The Mirror
Lynn Freed. Crown Publishing Group (NY), $21 (224pp) ISBN 978-0-517-70320-5
The talented Freed (The Bungalow) delivers a tour de force in this diary of an ambitious, headstrong, sexually independent lower-class Englishwoman who comes to Durban in 1920 to serve as a housekeeper for a Jewish family. Agnes La Grange, the name she takes for herself, is smart, ruthless and confident that her beauty ensures her a triumphant ""future"" she can't fully define. Watching her reflection in a mirror as her elderly employer makes love to her, she feels strong and empowered.

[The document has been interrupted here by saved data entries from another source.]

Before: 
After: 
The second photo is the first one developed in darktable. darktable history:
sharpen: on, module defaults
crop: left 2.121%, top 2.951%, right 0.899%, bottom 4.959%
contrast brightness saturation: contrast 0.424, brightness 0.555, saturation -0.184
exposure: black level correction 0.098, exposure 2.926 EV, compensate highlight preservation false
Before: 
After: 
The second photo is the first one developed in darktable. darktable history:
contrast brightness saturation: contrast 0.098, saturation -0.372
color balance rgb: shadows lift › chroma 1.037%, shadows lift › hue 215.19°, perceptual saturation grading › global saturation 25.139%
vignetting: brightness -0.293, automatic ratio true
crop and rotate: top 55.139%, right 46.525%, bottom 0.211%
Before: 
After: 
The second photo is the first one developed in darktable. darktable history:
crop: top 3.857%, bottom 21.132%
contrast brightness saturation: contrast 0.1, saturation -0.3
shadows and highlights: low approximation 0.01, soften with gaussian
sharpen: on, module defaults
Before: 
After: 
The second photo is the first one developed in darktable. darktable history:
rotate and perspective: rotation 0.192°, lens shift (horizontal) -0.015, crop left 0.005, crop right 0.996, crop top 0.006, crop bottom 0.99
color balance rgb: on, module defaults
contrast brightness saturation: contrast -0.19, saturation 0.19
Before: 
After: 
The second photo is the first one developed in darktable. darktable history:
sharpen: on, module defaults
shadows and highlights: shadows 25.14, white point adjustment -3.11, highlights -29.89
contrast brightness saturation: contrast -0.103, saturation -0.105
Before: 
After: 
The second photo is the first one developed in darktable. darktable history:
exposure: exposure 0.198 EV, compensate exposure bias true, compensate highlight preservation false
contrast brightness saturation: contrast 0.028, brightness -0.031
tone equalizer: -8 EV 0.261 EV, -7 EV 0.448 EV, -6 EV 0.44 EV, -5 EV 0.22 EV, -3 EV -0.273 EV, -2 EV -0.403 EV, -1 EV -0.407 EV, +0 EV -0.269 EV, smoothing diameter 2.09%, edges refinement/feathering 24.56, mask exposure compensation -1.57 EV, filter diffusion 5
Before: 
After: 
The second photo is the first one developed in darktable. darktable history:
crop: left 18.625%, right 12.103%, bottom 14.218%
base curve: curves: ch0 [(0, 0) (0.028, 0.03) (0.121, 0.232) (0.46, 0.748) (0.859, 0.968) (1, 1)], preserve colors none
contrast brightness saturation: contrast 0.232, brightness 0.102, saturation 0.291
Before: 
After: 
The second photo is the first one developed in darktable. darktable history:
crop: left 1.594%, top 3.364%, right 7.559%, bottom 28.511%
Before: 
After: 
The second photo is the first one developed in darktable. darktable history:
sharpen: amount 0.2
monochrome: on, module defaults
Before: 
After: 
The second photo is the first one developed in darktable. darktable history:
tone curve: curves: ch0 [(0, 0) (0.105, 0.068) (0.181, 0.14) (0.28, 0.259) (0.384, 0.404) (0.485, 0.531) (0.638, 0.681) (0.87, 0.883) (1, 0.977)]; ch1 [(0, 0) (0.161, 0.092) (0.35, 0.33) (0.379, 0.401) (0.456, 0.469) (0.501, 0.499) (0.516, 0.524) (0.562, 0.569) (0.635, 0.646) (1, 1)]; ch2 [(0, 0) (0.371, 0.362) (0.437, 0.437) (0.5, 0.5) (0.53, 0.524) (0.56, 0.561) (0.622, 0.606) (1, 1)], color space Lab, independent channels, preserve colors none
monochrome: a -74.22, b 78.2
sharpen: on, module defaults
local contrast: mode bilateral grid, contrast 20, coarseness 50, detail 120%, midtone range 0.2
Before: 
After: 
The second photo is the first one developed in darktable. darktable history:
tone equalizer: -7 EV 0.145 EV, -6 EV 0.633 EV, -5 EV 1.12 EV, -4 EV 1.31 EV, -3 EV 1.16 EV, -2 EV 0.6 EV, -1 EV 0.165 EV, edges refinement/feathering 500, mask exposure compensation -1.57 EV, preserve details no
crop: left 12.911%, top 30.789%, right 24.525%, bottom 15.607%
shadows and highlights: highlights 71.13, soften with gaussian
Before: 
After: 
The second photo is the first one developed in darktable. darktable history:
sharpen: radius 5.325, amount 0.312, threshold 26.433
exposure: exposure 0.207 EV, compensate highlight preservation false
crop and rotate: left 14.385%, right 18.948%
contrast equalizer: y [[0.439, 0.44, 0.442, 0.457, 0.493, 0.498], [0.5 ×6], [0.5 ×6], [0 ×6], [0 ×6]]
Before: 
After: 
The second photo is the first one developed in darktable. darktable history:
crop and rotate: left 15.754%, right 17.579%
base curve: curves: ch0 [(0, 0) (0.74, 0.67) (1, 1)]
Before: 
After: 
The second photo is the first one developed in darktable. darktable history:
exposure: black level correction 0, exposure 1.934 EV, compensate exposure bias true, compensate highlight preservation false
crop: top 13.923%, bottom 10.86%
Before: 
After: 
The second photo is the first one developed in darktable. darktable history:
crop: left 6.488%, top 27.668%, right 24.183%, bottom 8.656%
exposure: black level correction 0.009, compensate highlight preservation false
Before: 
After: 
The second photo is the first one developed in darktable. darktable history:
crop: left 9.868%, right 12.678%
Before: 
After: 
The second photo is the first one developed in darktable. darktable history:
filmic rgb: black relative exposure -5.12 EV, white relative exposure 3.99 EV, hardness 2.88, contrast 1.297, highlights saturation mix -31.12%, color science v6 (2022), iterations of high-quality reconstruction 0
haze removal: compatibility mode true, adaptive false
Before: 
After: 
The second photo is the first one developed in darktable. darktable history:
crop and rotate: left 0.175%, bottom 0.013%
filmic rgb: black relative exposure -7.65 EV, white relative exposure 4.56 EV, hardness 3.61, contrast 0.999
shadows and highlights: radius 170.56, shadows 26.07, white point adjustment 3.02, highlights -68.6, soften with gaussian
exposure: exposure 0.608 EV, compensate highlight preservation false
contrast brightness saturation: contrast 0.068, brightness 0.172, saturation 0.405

Pregnancy is no deterrent to pragmatic Agnes, as she uses her body to acquire--in addition to her illegitimate daughter--the means to buy the Railway Hotel; a husband; another, more elegant hotel; several lovers; a divorce; and an education in refinement. None of these acquisitions, however, satisfies her craving for the kind of freedom a woman of her time could gain only through the sacrifice of conventional values. Through the vicissitudes of her life she remains self-centered, restless and obsessed with remaining unfettered, repeatedly spurning opportunities for security and love. Captious and stubborn, she is unable to demonstrate maternal love until her daughter is discovered by her father's family and moves in with them. Agnes, her heart touched at last, is paid back in kind by her now hard-hearted girl. Freed dares to make her heroine a modern-day Becky Sharp who reflects with stinging candor on the men who sexually excite her and those she finds distasteful. Agnes is also outspoken about society's hypocrisy in granting respect to men who have power and money but not morals. She mellows with age, wisdom and the acknowledgement of fate, however, as she ironically sees her granddaughter achieve the future she meant for herself. Though Freed takes risks by not sugarcoating her bold heroine's behavior, she succeeds in establishing a credible personality. Sepia photos grant an authentic period feel to the book, which is handsomely formatted to resemble a journal. (Sept.)